Funding Rates: The Hidden Cost of Holding Perpetuals
Funding rates are easy to overlook when entering a perpetual contract trade, but they directly affect your profitability on every position you hold over time. A trade that looks profitable based on price movement alone can become a loser after accounting for funding costs, and understanding this mechanism prevents unwelcome surprises.
What funding rates are
The funding rate is a periodic payment exchanged between long and short position holders on a perpetual contract. It's the mechanism that keeps the perp's price close to the underlying spot price.
When the perpetual trades above the spot price (indicating bullish sentiment), the funding rate is positive. Longs pay shorts. When the perp trades below spot (bearish sentiment), the funding rate is negative. Shorts pay longs.
Payments typically occur every eight hours, though some platforms use different intervals. The rate is expressed as a percentage of your position size. A 0.01% funding rate on a $100,000 position means a $10 payment per interval, or $30 per day.
How funding rates affect your trades
A long position in a bullish market often faces positive funding, meaning you're paying to hold the position. If funding stays at 0.03% per eight-hour interval, that's 0.09% per day, or roughly 2.7% per month. A position that gained 5% on price but paid 2.7% in funding only netted 2.3%.
Conversely, short positions in bullish markets receive funding payments. A short that loses 3% on price but earns 2.7% in funding effectively lost only 0.3%. This dynamic means funding acts as a headwind for the crowded side of the trade and a tailwind for the contrarian side.
During extreme market moves, funding rates can spike dramatically. In highly bullish markets, funding rates of 0.1% or more per interval are not uncommon. At 0.1% every eight hours, longs pay 0.3% daily, or 9% per month. This level of funding makes holding a long position very expensive and can erode profits even on a strongly trending trade.
Using funding rates as a signal
Extreme funding rates signal market sentiment. Very high positive funding indicates overcrowded long positioning. When everyone is long and paying steep funding, the market is vulnerable to a sharp reversal if sentiment shifts. Historically, periods of extremely high positive funding have preceded pullbacks, as the cost of holding longs eventually becomes unsustainable and positions get closed.
Very negative funding (shorts paying longs) suggests heavy short positioning. This can precede short squeezes, where an upward move forces shorts to cover and amplifies the rally.
Some traders use funding rates as a contrarian indicator. When funding is extremely positive, they look for short opportunities. When funding is extremely negative, they look for longs. This approach works over time because extremes in positioning tend to resolve through mean reversion.
Funding as a strategy
Some traders specifically pursue "funding farming" by taking the side of the trade that receives funding payments while hedging out the price risk.

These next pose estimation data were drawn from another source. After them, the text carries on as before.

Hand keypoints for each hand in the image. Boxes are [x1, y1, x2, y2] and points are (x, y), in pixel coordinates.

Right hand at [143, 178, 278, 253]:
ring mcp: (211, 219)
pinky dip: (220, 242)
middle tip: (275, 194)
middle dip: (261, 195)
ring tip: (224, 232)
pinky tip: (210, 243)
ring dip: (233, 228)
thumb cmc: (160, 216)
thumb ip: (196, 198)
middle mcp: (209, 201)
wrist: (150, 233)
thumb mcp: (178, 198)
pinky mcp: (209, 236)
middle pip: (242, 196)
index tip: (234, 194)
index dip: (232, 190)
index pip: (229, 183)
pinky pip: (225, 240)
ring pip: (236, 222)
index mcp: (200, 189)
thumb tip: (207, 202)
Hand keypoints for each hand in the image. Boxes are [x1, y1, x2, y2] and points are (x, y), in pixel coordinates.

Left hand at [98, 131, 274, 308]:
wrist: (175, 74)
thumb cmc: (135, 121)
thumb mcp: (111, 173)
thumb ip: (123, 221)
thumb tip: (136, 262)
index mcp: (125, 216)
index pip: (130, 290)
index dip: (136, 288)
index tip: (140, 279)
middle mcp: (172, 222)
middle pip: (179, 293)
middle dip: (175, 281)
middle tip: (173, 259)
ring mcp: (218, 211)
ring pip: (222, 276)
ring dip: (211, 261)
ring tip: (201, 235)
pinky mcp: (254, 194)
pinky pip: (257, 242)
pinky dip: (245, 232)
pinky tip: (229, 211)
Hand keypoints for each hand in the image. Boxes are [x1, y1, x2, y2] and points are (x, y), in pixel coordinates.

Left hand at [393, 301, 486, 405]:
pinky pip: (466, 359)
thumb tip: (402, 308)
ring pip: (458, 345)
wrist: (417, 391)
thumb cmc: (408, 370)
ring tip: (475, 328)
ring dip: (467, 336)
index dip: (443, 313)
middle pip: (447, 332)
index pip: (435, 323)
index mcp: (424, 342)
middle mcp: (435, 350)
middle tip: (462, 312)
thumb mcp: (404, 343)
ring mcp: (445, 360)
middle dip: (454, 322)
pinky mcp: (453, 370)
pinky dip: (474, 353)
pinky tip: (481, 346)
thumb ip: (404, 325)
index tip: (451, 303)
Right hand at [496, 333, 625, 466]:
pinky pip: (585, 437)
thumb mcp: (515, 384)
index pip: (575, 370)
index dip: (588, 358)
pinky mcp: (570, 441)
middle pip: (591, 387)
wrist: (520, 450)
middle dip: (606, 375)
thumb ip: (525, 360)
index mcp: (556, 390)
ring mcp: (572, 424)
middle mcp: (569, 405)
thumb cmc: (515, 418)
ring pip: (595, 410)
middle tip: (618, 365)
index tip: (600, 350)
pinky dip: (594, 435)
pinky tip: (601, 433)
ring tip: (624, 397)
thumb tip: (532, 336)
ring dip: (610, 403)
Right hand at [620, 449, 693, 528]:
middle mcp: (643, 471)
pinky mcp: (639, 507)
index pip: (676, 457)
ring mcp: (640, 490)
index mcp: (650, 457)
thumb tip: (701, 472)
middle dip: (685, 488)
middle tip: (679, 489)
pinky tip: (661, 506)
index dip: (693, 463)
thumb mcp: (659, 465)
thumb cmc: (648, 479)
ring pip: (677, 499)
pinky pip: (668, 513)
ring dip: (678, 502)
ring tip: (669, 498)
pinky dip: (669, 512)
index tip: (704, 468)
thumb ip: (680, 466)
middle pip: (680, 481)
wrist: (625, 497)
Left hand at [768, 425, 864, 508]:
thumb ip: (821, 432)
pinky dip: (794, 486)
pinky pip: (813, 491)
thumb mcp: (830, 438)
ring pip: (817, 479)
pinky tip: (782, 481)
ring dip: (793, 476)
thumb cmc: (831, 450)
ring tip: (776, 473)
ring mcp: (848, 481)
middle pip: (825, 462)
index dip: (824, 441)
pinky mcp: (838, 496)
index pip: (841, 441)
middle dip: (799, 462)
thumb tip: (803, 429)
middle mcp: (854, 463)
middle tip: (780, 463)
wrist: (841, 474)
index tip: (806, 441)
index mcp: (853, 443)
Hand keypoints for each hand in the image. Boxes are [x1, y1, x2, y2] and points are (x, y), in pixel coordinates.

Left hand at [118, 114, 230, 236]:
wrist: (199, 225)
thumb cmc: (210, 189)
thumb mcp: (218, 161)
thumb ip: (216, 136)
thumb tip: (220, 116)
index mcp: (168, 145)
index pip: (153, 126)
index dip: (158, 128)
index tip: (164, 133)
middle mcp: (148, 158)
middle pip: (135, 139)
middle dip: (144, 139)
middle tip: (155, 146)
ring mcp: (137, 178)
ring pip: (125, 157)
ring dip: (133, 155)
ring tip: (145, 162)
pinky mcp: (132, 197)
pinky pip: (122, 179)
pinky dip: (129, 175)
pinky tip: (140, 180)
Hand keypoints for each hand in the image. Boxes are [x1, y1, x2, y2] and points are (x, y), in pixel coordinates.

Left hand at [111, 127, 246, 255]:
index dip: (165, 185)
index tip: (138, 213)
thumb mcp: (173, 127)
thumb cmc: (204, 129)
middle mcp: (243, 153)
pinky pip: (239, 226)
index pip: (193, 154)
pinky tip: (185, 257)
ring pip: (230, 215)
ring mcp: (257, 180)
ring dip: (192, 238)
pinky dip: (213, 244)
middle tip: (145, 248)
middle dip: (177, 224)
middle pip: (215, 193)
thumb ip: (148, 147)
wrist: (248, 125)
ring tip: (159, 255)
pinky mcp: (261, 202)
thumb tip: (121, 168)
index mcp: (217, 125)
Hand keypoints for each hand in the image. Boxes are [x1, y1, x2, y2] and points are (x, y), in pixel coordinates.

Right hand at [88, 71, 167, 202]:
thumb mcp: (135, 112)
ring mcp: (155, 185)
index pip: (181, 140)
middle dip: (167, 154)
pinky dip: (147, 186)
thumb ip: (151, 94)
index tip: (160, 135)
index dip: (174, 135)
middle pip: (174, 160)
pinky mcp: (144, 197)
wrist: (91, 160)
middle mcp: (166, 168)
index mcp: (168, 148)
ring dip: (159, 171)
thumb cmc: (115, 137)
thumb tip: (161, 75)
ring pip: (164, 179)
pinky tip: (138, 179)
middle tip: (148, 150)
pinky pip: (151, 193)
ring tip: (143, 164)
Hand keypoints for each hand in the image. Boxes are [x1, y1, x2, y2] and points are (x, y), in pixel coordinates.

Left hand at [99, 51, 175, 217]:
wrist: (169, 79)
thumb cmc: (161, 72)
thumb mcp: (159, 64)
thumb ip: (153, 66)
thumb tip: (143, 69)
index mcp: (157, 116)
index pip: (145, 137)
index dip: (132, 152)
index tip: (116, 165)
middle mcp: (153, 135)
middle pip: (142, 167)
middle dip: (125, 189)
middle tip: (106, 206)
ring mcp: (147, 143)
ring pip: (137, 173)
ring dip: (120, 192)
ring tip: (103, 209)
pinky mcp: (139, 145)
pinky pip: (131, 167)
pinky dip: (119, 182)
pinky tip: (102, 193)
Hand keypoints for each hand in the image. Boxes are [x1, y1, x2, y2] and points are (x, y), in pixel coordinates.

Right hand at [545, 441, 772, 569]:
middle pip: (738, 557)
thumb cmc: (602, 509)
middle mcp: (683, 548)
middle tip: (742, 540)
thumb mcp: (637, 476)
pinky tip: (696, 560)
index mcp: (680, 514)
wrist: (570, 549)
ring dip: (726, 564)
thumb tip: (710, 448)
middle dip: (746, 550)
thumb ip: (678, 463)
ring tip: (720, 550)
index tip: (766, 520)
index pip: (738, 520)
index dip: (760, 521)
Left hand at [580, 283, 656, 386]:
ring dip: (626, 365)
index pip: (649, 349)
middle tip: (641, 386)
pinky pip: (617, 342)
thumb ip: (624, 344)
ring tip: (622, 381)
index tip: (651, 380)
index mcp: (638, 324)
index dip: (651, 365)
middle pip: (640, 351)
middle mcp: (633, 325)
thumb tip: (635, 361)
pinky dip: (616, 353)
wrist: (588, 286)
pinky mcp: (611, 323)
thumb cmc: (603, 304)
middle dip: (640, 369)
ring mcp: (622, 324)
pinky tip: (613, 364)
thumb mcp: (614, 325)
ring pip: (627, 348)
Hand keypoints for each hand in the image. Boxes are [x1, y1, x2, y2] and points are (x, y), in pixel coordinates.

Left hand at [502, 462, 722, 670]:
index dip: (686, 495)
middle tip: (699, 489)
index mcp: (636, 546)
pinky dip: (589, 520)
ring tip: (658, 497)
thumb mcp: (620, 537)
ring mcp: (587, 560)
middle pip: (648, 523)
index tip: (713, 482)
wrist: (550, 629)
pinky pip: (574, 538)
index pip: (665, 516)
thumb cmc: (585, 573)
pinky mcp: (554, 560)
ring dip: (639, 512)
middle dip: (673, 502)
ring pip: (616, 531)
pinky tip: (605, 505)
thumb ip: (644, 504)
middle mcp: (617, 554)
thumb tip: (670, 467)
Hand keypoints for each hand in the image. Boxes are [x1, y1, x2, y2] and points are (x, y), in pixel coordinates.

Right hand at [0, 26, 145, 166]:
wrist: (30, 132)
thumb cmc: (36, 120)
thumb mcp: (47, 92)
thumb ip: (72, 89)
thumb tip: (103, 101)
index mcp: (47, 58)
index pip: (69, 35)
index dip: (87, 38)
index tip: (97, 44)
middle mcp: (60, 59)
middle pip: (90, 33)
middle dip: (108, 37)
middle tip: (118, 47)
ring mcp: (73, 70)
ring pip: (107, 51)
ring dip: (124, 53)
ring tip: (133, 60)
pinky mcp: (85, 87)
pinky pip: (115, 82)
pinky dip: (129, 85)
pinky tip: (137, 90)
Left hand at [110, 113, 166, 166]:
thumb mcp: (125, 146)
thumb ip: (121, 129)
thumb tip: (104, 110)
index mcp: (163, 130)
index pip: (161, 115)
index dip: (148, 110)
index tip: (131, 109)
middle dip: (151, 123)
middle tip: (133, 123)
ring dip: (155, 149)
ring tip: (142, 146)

For example, holding a spot Bitcoin position while simultaneously shorting a Bitcoin perp captures the funding payments (since the short receives funding during positive funding periods) while the spot position offsets the directional price risk.
This strategy generates yield from funding without taking a directional view. The returns depend on funding rates, which fluctuate. During calm markets, funding may be too low to justify the effort. During bullish periods, the income can be substantial.
Checking funding before every trade
Make it a habit to check the current funding rate, the historical average, and the trend direction before opening any perpetual position. High funding on the side you want to enter should make you reconsider the timing. The same trade might be worth waiting for until funding normalizes and the cost of holding the position drops.
Most platforms display current funding rates prominently on the trading interface and provide historical charts showing how rates have moved over time. A few seconds of checking can save you from entering a trade where the hidden cost of funding undermines the entire thesis.